Minister of Finance
- In office 7 May 2013 – 16 July 2013
- President: Mohamad Morsi
- Prime Minister: Hesham Qandil
- Preceded by: Morsi El Sayed Hegazy
- Succeeded by: Ahmed Galal

Personal details
- Born: 1957 (age 68–69)
- Party: Independent
- Education: Al Azhar University

= Fayyad Abdel Moneim =

Egyptian academic and economist (born 1957)

Fayyad Abdel Moneim (born 1957) is an Egyptian academic and economist who served as finance minister briefly from 7 May to 16 July 2013.

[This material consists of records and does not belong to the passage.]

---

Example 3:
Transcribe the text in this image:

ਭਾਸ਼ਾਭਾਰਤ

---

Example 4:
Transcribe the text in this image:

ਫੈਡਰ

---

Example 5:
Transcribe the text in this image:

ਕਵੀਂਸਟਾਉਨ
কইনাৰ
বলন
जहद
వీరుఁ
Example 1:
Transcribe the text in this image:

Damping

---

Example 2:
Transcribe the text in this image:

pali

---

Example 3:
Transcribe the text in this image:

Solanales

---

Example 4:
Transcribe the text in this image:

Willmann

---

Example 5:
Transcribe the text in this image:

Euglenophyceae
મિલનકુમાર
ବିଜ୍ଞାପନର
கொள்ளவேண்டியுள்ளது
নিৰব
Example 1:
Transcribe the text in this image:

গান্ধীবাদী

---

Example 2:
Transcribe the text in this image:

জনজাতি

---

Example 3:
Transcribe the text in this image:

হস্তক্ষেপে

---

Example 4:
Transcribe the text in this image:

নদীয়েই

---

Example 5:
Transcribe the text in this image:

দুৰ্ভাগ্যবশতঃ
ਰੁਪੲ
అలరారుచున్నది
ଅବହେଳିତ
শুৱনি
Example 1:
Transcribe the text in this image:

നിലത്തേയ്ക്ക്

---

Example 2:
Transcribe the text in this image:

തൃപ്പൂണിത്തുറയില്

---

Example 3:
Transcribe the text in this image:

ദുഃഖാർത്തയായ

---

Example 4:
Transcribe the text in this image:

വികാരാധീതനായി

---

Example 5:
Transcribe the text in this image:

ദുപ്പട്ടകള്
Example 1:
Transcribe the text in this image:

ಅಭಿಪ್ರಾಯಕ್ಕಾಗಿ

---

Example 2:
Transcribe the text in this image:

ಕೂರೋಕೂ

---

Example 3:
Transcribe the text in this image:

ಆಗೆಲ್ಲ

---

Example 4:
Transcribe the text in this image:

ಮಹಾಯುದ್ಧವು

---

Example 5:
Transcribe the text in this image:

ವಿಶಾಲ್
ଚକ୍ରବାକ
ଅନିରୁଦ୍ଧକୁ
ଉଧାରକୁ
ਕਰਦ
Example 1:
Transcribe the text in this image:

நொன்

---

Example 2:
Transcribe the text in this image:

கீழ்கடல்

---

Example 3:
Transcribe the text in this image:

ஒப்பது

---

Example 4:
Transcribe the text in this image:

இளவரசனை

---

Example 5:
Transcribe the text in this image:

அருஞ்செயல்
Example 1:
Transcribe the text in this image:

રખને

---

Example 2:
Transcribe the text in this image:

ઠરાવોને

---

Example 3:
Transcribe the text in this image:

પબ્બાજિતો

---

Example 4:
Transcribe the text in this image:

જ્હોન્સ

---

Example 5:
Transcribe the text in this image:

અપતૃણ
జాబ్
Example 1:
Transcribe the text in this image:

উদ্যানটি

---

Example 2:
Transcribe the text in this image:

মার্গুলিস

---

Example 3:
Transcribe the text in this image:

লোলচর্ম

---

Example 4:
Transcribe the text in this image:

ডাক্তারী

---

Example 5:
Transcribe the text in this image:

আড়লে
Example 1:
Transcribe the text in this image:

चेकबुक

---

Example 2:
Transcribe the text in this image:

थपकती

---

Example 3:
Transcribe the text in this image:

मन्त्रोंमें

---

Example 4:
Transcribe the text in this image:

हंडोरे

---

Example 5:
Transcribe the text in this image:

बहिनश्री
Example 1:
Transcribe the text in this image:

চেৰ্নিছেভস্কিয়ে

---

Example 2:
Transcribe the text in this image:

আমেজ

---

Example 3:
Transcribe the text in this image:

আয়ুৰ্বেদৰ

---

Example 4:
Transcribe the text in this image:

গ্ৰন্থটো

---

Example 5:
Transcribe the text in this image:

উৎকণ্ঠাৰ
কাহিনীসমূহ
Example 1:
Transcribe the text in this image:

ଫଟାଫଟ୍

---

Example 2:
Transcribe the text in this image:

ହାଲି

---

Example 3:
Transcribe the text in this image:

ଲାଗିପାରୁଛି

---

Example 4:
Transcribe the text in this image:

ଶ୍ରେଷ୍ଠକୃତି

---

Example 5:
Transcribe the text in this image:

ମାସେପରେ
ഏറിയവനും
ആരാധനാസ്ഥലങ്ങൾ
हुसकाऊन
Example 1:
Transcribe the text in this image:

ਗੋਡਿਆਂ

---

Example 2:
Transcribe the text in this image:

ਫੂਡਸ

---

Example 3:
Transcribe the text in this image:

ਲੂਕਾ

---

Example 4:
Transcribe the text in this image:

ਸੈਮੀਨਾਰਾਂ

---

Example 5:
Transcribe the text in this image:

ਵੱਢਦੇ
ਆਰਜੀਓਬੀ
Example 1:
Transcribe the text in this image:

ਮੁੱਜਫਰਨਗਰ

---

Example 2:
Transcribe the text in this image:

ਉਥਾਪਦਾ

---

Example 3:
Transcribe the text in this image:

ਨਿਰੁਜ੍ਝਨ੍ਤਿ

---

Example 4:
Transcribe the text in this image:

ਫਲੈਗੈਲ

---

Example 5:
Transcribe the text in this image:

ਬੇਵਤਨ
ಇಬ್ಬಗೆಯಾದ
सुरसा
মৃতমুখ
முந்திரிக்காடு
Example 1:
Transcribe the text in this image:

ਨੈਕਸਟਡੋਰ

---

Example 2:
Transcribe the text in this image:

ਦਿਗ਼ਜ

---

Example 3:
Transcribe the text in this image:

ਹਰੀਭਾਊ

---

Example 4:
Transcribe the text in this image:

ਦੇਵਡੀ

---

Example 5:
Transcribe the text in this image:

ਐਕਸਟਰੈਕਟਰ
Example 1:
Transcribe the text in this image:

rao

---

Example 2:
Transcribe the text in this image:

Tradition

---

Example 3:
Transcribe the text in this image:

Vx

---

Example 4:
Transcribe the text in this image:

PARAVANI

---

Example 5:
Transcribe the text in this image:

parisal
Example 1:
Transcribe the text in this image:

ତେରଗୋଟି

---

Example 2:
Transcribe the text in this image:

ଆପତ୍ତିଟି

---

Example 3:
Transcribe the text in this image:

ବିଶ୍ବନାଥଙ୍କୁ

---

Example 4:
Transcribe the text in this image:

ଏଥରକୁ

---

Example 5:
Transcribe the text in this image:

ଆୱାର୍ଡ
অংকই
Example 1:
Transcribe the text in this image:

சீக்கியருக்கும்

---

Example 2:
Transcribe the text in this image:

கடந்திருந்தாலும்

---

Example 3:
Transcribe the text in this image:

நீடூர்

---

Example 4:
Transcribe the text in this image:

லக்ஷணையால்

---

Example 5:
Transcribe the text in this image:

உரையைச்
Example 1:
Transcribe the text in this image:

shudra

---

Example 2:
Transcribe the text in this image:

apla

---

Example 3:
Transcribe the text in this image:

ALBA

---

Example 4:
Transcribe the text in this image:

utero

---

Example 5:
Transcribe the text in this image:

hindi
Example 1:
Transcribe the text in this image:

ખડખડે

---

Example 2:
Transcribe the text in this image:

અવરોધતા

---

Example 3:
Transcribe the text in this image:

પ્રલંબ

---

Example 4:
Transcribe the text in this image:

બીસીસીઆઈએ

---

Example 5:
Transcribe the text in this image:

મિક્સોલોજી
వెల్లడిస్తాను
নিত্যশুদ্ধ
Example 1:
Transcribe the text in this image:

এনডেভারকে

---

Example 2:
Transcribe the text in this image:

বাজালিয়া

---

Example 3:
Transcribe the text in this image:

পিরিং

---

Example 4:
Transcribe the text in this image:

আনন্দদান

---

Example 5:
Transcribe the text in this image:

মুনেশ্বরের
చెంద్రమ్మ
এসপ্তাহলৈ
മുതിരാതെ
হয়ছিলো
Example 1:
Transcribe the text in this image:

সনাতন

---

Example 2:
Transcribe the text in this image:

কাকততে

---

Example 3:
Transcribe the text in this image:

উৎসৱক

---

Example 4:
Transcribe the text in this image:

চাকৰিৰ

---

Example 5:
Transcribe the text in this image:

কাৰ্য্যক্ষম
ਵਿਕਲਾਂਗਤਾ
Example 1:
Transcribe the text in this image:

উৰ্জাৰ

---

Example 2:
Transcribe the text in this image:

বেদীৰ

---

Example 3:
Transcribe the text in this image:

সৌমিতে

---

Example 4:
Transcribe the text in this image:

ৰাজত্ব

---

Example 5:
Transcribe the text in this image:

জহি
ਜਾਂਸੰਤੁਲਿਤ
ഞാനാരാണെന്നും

==Early life and education==
Moneim was born in 1957. He received a bachelor's degree in commerce in 1980. He holds a master's degree, which he received from Al Azhar University in 1993. He also holds a PhD, which he again received from Al Azhar University in Islamic finance in 1999. The title of his PhD thesis is "an evaluation of the economic performance of banks, with application to the Islamic banks in Egypt."

==Career==
Moneim served as the manager and advisor of the Islamic Research Center at the International Islamic Investment and Development Bank in Cairo. He was also a consultant to various Islamic finance institutions. In addition, he was a financial consultant at Dar El Ifta that is a public institution, issuing fatwas (religious edicts). He served as the legal inspection committee secretary of the Islamic International Bank from 1993 to 2003. He was a member of the board of Islamic studies at the faculty of science at Cairo University. He worked as a professor of economics at Al Azhar University until May 2013. On 7 May 2013, he was appointed finance minister to the cabinet led by Prime Minister Hesham Qandil. He replaced Morsi El Sayed Hegazy in the post. Moneim's term ended on 16 July when interim government led by the Prime Minister Hazem Al Beblawi was formed.